→ Exercise instructions:
Give, as a bare number, the count of lines below that contain "nicht".

** Records for this exercise follows **

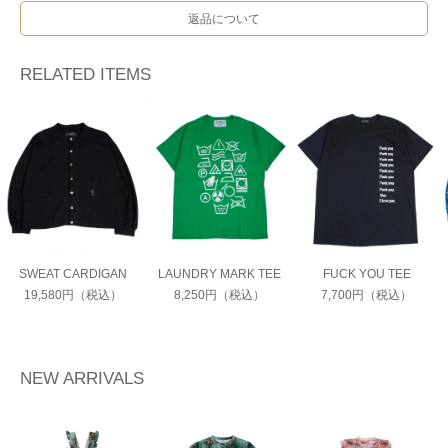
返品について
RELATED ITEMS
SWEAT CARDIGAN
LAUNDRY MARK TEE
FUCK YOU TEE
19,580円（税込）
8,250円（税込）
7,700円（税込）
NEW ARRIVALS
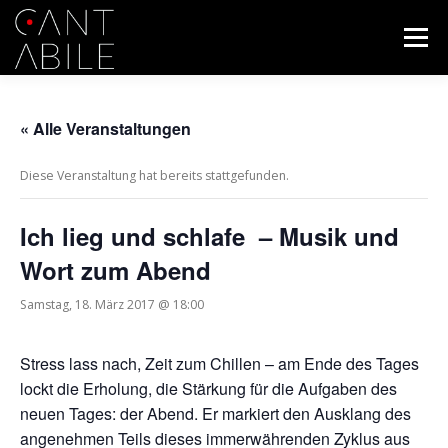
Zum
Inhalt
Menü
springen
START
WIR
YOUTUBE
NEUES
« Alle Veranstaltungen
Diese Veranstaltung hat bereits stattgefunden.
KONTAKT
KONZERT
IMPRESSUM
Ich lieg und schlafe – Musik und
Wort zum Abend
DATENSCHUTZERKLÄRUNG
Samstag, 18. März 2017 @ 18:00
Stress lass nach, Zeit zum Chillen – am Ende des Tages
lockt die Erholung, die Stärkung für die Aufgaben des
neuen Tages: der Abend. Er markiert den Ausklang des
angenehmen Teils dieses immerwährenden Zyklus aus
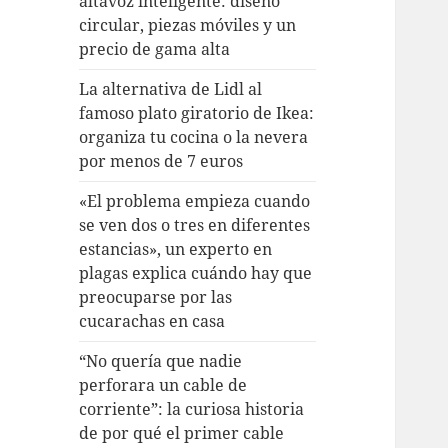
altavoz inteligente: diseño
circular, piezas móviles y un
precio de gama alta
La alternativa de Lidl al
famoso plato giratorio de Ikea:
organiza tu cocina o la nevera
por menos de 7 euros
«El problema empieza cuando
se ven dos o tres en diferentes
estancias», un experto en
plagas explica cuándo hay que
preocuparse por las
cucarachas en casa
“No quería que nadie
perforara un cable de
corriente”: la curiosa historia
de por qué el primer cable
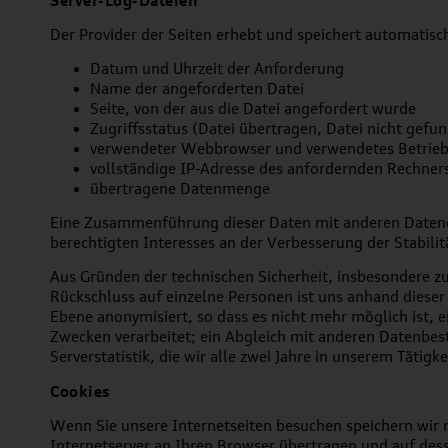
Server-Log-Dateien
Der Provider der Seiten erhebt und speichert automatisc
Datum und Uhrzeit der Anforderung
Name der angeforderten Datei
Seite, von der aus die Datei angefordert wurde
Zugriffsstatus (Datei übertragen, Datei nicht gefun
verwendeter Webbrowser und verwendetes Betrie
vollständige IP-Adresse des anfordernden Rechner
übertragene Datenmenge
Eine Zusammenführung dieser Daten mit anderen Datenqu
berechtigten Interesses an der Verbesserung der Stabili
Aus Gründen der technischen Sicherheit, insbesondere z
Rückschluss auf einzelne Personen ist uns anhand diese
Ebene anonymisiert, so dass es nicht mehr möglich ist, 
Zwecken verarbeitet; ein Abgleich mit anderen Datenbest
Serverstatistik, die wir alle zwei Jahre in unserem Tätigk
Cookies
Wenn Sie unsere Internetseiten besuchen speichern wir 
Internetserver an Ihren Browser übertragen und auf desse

** End of Records for this exercise **

→ Response to this exercise:
2